The Origin of the print 'Morning Light at Hilo Bay'

How does one affix a moment when an idea starts, as that idea will have other ideas which preceded it and loosened the soil for the seed to find an agreeable bed to start its life in? The seed is the origin of the tree, but another tree was the origin of the seed.

So to affix a particular time when the idea for Hilo Bay occurred to me is simply to make a guess at what I was doing when I thought to start the design.

I was already at work on my series of Hawaiian scenes in the pen and ink-color pencil stage, and looking for new views. From the time I spent living in Hawaii, my travels, hiking and camping about, photographs I had taken, impressions left in my imagination, the colors I used to see, and still do, when I am lying on a beach and crack an eye just a sliver to start colors moving like lava in my imagination; all this was the background of my search, in addition to photographic reference material I might have accumulated on my bookshelf.

With my memories of Hilo and its bay, Liliuokalani Park, kids crabbing at first light off the little moon bridge in the lagoon, the lane of banyan trees with their aerial roots swaying in the breeze, a hotel pond of Koi just stirring, a cool and crisp early dawn before the town awoke; I wanted to get some of that in my design.

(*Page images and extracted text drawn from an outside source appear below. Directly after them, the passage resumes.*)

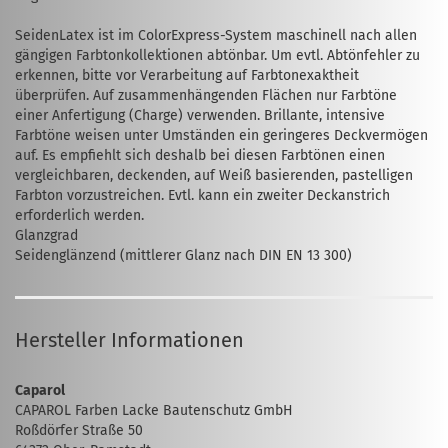
SeidenLatex ist im ColorExpress-System maschinell nach allen
gängigen Farbton­kollek­tionen abtönbar. Um evtl. Abtönfehler zu
erkennen, bitte vor Verarbeitung auf Farbtonexaktheit
überprüfen. Auf zusammenhängenden Flächen nur Farbtöne
einer Anfertigung (Charge) verwenden. Brillante, intensive
Farbtöne weisen unter Umständen ein geringeres Deckvermögen
auf. Es empfiehlt sich deshalb bei diesen Farbtönen einen
vergleichbaren, deckenden, auf Weiß basierenden, pastelligen
Farbton vorzustreichen. Evtl. kann ein zweiter Deck­anstrich
erforderlich werden.
Glanzgrad
Seidenglänzend (mittlerer Glanz nach DIN EN 13 300)
Hersteller Informationen
Caparol
CAPAROL Farben Lacke Bautenschutz GmbH
Roßdörfer Straße 50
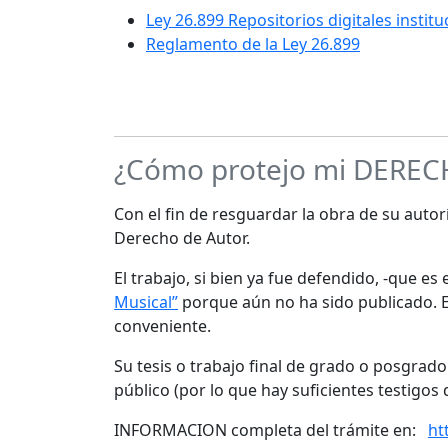
Ley 26.899 Repositorios digitales instit
Reglamento de la Ley 26.899
¿Cómo protejo mi DERE
Con el fin de resguardar la obra de su autorí
Derecho de Autor.
El trabajo, si bien ya fue defendido, -que e
Musical”
porque aún no ha sido publicado. Es
conveniente.
Su tesis o trabajo final de grado o posgrad
público (por lo que hay suficientes testigos 
INFORMACION completa del trámite en:
ht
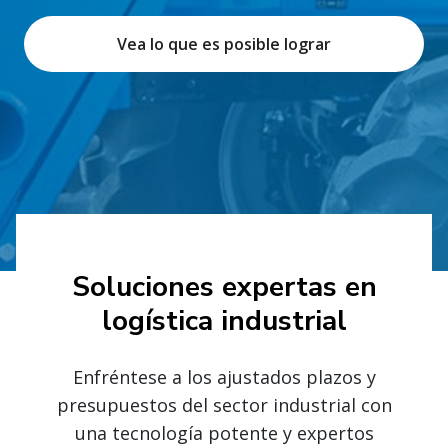
Vea lo que es posible lograr
Soluciones expertas en
logística industrial
Enfréntese a los ajustados plazos y
presupuestos del sector industrial con
una tecnología potente y expertos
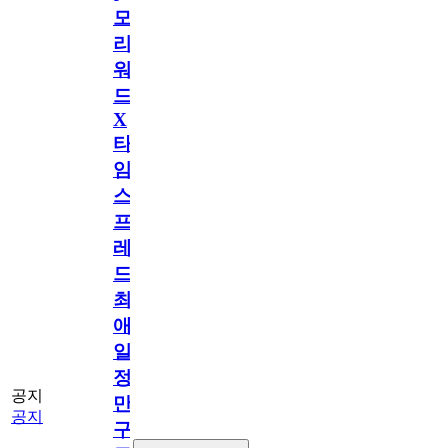
모
리
워
드
X
타
임
스
프
레
드]
최
애
일
정
공지
만
공지
구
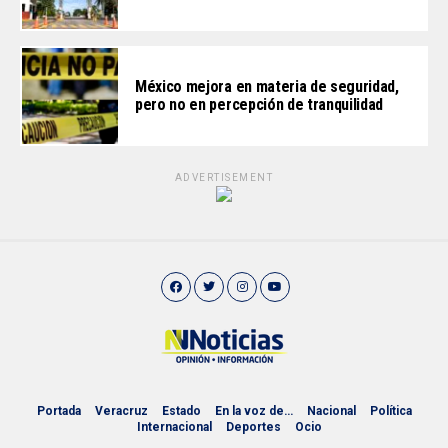
México mejora en materia de seguridad,
pero no en percepción de tranquilidad
ADVERTISEMENT
Portada
Veracruz
Estado
En la voz de…
Nacional
Política
Internacional
Deportes
Ocio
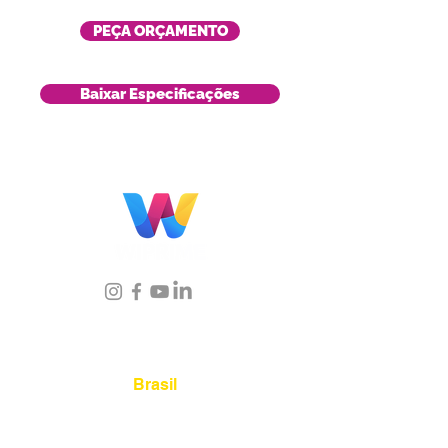
PEÇA ORÇAMENTO
Baixar Especificações
Localização
Brasil
Rua Agostinho Lattari, 694 Parque da
Mooca. São Paulo SP – Brasil CEP
03125-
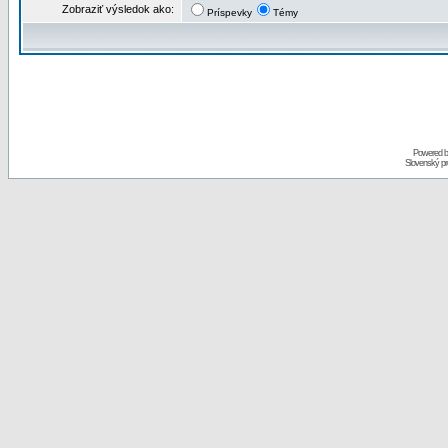
Zobraziť výsledok ako:
Príspevky
Témy
Powered 
Slovenský p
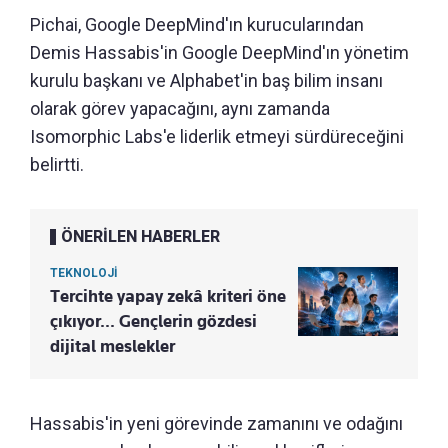
Pichai, Google DeepMind'ın kurucularından
Demis Hassabis'in Google DeepMind'ın yönetim
kurulu başkanı ve Alphabet'in baş bilim insanı
olarak görev yapacağını, aynı zamanda
Isomorphic Labs'e liderlik etmeyi sürdüreceğini
belirtti.
ÖNERİLEN HABERLER
TEKNOLOJİ
Tercihte yapay zekâ kriteri öne
çıkıyor... Gençlerin gözdesi
dijital meslekler
Hassabis'in yeni görevinde zamanını ve odağını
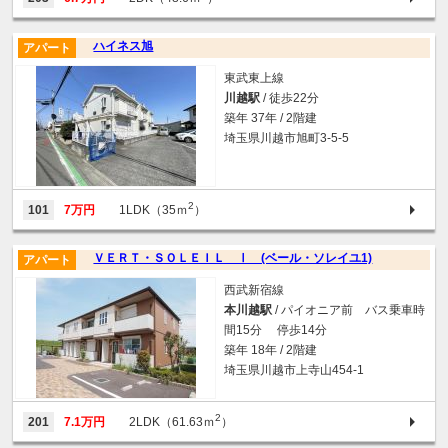
ハイネス旭
アパート
東武東上線
川越駅
/ 徒歩22分
築年 37年 / 2階建
埼玉県川越市旭町3-5-5
2
101
7万円
1LDK（35ｍ
）
ＶＥＲＴ・ＳＯＬＥＩＬ Ⅰ (ベール・ソレイユ1)
アパート
西武新宿線
本川越駅
/ パイオニア前 バス乗車時
間15分 停歩14分
築年 18年 / 2階建
埼玉県川越市上寺山454-1
2
201
7.1万円
2LDK（61.63ｍ
）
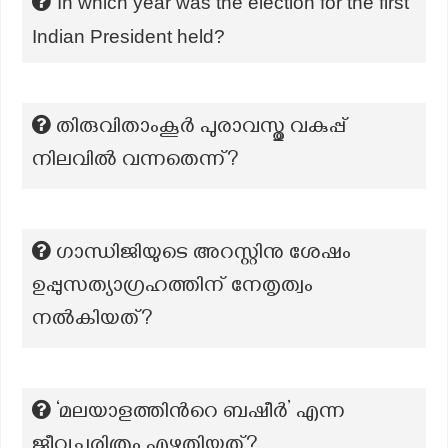
In which year was the election for the first
Indian President held?
തിരുവിതാംകൂർ പുരാവസ്തു വകുപ്പ്
നിലവിൽ വന്നതെന്ന്?
ഗാന്ധിജിയുടെ അറസ്റ്റിനു ശേഷം
ഉപ്പുസത്യാഗ്രഹത്തിന് നേതൃത്വം
നൽകിയത്?
‘മലയാളത്തിന്‍റെ ബഷീർ’ എന്ന
ജീവചരിത്രം എഴുതിയത്?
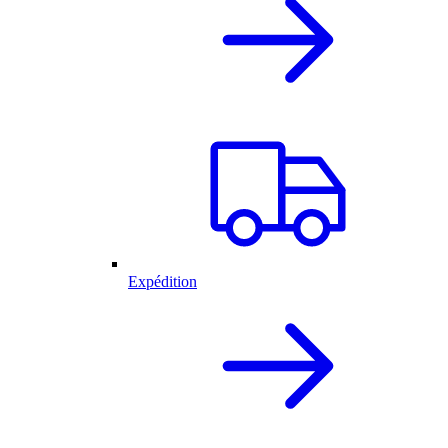
Expédition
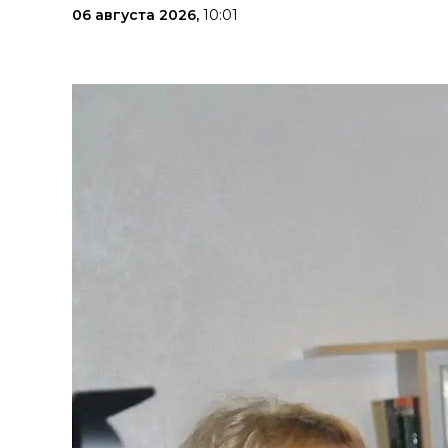
06 августа 2026,
10:01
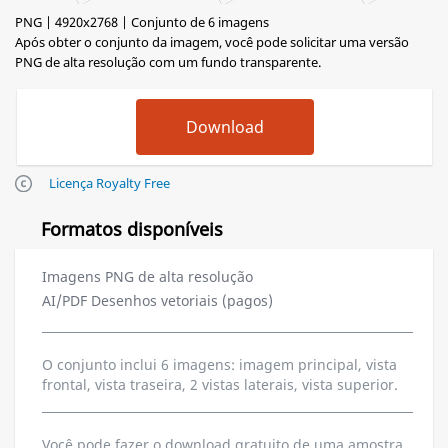
PNG | 4920x2768 | Conjunto de 6 imagens
Após obter o conjunto da imagem, você pode solicitar uma versão
PNG de alta resolução com um fundo transparente.
Licença Royalty Free
Formatos disponíveis
Imagens PNG de alta resolução
AI/PDF Desenhos vetoriais (pagos)
O conjunto inclui 6 imagens: imagem principal, vista
frontal, vista traseira, 2 vistas laterais, vista superior.
Você pode fazer o download gratuito de uma amostra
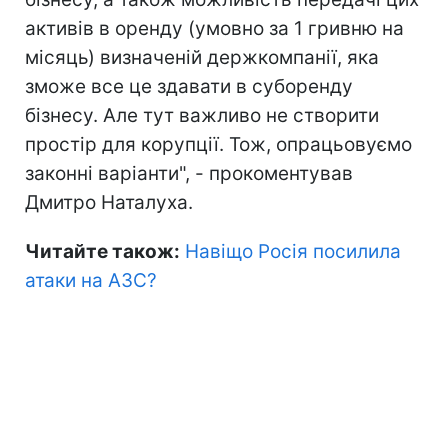
активів в оренду (умовно за 1 гривню на
місяць) визначеній держкомпанії, яка
зможе все це здавати в суборенду
бізнесу. Але тут важливо не створити
простір для корупції. Тож, опрацьовуємо
законні варіанти", - прокоментував
Дмитро Наталуха.
Читайте також:
Навіщо Росія посилила
атаки на АЗС?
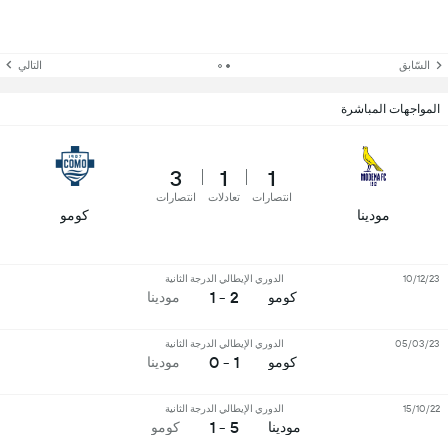
السّابق
التالي
المواجهات المباشرة
3
1
1
انتصارات
تعادلات
انتصارات
مودينا
كومو
10/12/23
الدوري الإيطالي الدرجة الثانية
2 - 1
كومو
مودينا
05/03/23
الدوري الإيطالي الدرجة الثانية
1 - 0
كومو
مودينا
15/10/22
الدوري الإيطالي الدرجة الثانية
5 - 1
مودينا
كومو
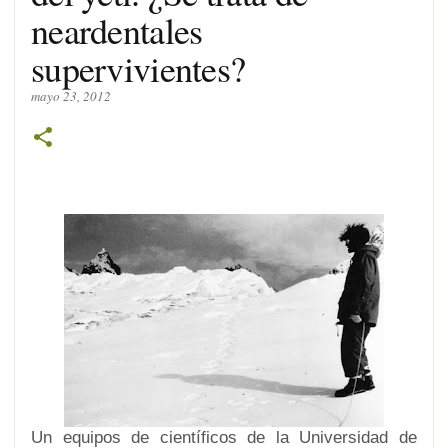
neardentales
supervivientes?
mayo 23, 2012
Un equipos de científicos de la Universidad de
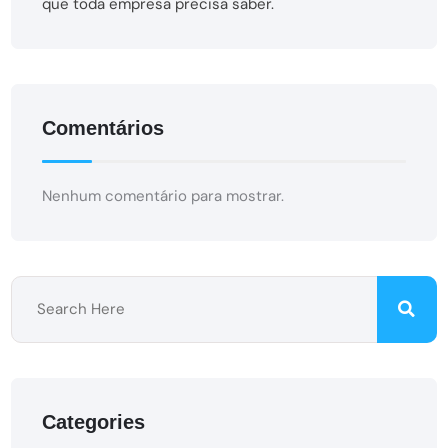
que toda empresa precisa saber.
Comentários
Nenhum comentário para mostrar.
Categories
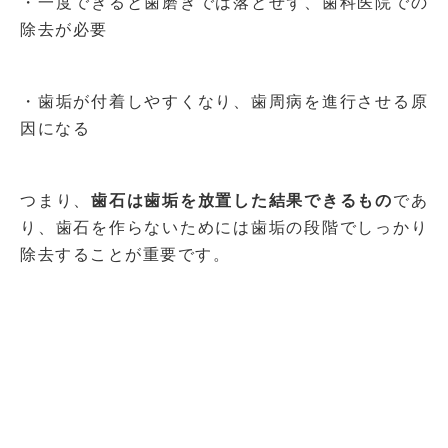
・一度できると歯磨きでは落とせず、歯科医院での
除去が必要
・歯垢が付着しやすくなり、歯周病を進行させる原
因になる
つまり、
歯石は歯垢を放置した結果できるもの
であ
り、歯石を作らないためには歯垢の段階でしっかり
除去することが重要です。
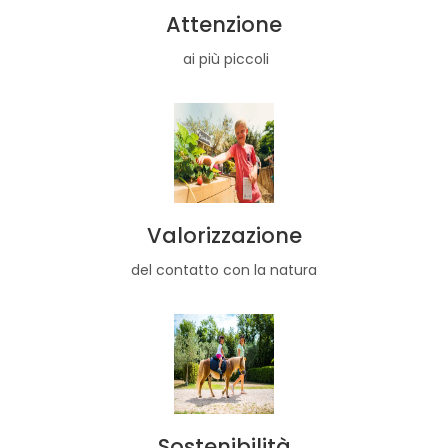
Attenzione
ai più piccoli
Valorizzazione
del contatto con la natura
Sostenibilità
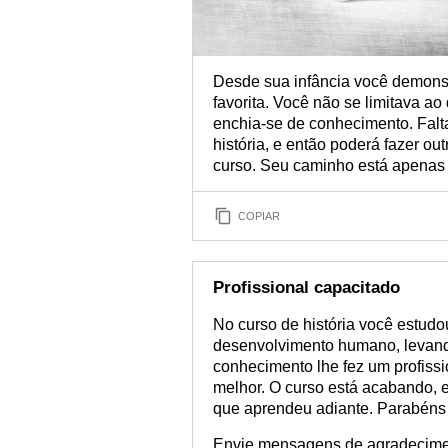
Desde sua infância você demonstr
favorita. Você não se limitava a
enchia-se de conhecimento. Falt
história, e então poderá fazer o
curso. Seu caminho está apenas
COPIAR
Profissional capacitado
No curso de história você estud
desenvolvimento humano, levando
conhecimento lhe fez um profis
melhor. O curso está acabando, 
que aprendeu adiante. Parabéns 
Envie mensagens de agradecimen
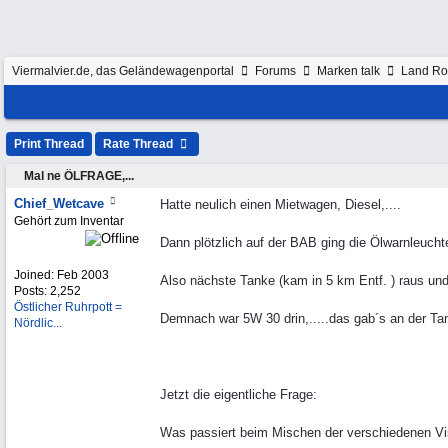
Viermalvier.de, das Geländewagenportal
Forums
Marken talk
Land Ro
Print Thread
Rate Thread
Mal ne ÖLFRAGE,...
Chief_Wetcave
Hatte neulich einen Mietwagen, Diesel,....
Gehört zum Inventar
Dann plötzlich auf der BAB ging die Ölwarnleucht
Joined:
Feb 2003
Also nächste Tanke (kam in 5 km Entf. ) raus und
Posts: 2,252
Östlicher Ruhrpott =
Demnach war 5W 30 drin,.....das gab´s an der Tank
Nördlic...
Jetzt die eigentliche Frage:
Was passiert beim Mischen der verschiedenen Vi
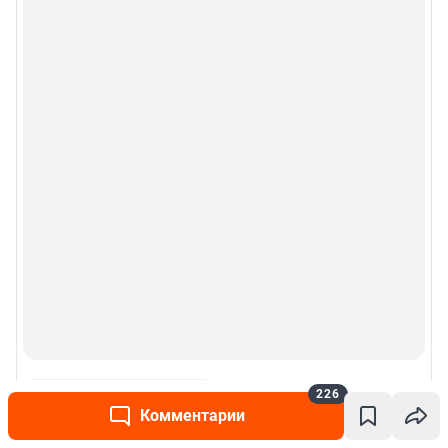
226
Комментарии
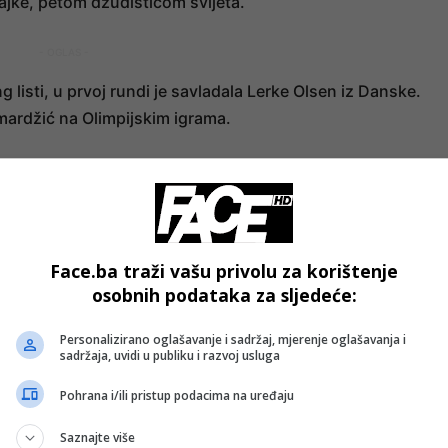
jke, petom džudisticom svijeta.
- OGLAS -
g listi, u prvoj rundi je savladala Lerke Olsen iz Danske.
mardžić na Olimpijskim igrama.
- OGLAS -
Face.ba traži vašu privolu za korištenje
osobnih podataka za sljedeće:
Personalizirano oglašavanje i sadržaj, mjerenje oglašavanja i
sadržaja, uvidi u publiku i razvoj usluga
Pohrana i/ili pristup podacima na uređaju
Saznajte više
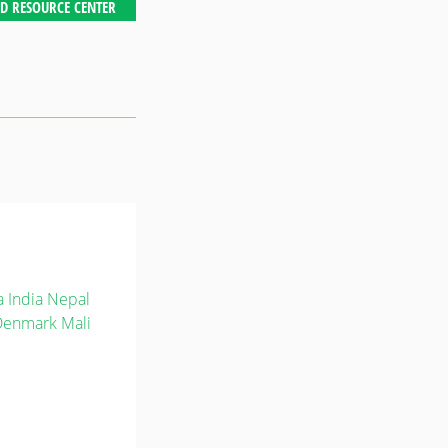
D RESOURCE CENTER
a
India
Nepal
Denmark
Mali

From a color slide I must have somewhere, the design was started in 1991 or 1992. I designed the essential composition in a pen drawing. When you come to the color of a print, this is when you must settle a time of day, and of course dawn at Hilo Bay was what I wanted to remember in the print, so I set about finding the colors to do this. At first it was with color pencil, and looking back at those early drawings now, I must say that the greater part of the atmosphere of that design was still in my head. Only a few years later, when I started exploring the use of a computer to paint, did I more completely achieve the atmosphere of that design that I had been after.

After a creative evolution, this design is what emerged, and this most illustrates the image of Hilo Bay that I still have in mind. When I say 'creative evolution', what I mean is this: whenever I do a print, I only step away from it when it gives me a good feeling. I may come back in an hour, or a week, or a few months to catch it with a fresh eye, just to see if it still gives me the feeling I want it to. If not, I explore different colors, and of course when you start playing with color, the entire composition must very often be re-tuned. One color suddenly changes the emphasis, perhaps beneficially, perhaps not, but often you can start to see another atmosphere emerging, and you follow it out until you achieve a crystallization of the image you have in mind. It is a constant evolution until you finally come up with no other way to improve it. There you leave it for your repeated enjoyment.

I believe 'Hilo Bay' is at that point now for me, with the possible exception of seeing it as a woodblock print. There is still some added magic to the scene which Dave may be able to coax out of it with his woodblock printing materials and skill, and it is my enthusiastic hope that he does, so others may see the Hilo Bay I once saw, and perhaps are left with the same happy sigh of discovery.